Penny stocks get their name from their price range, each priced between 1 cent and $5 and they are traded through the Pink Sheets or the OTC Bulletin Board. You can also trade these stocks via foreign and other securities exchanges. However, when trading penny stocks you must be aware of the rules that apply to the trade of penny stocks.
The SEC or Securities and Exchange Commission has set out the rules that regulate the trade of penny stocks, these rules are as follows:
The SEC needs the brokerage house to secure a written agreement with their client abut the transaction and their client must be in a position to complete this agreement.
The SEC requires all brokerage firms to supply their clients with documentation that outlines that risks involved with trading penny stocks.
The rules also state that the consumer must be notified if there is a market quotation and what that market quotation is for the penny stocks they wish to buy.
The firm must also inform their customer of their commission on the trade.
The penny stock rules also say that the brokerage house must also provide their customers with monthly statements that disclose the value of each penny stock the customer owns.

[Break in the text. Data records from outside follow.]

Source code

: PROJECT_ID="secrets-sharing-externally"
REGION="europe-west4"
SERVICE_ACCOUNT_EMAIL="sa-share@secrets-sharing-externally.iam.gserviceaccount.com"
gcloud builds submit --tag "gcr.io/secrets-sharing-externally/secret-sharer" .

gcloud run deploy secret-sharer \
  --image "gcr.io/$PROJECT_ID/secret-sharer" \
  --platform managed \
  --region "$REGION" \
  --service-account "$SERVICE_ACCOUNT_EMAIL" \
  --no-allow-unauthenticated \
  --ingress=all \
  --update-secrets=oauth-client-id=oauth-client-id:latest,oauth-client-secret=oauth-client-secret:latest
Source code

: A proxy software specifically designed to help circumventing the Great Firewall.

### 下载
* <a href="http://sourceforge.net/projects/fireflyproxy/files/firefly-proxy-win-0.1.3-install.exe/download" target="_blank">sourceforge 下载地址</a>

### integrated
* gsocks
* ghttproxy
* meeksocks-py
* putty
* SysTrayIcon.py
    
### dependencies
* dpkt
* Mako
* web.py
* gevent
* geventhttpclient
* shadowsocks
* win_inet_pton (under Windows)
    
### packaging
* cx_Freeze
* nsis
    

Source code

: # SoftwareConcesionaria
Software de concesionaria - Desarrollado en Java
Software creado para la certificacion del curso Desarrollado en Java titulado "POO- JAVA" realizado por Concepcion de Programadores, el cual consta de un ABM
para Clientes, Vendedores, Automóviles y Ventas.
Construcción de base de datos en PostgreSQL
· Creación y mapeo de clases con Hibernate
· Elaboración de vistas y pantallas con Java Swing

Penny stock rules are necessary to ensure that proper trading of penny stocks occur and that each investor knows that risks involved. These rules were set in place by the SEC to ensure that new investors knew what they were getting into and that they wouldn’t get in over their heads.
The penny stock rules include a Customer Protection Rule (Rule 15c3-3) that states that all the money you pay to the broker is in their control. The broker must then periodically figure how much of the money being held belongs to the customer of has been gained through stocks owned by the customer. If the broker comes to the conclusion that there is more money on their hands than that which is owed to their customers or which has been paid from their customers then this money is put into a reserve bank account. The money in this account is for the sole benefit of the customers. This vital rule helps to stop brokerages from using their clients money to further their own business interests.
These rules are designed to protect the customers as well as the stock market and even the broker. If a broker breaks any of the SEC’s rules that they will be the subject of SEC investigations and that can spell trouble for the brokerage house as well. Learning these rules is a good idea for any new investor, this can help you to make sure that your broker is following the rules and helps you to make sure that your investments are not compromised.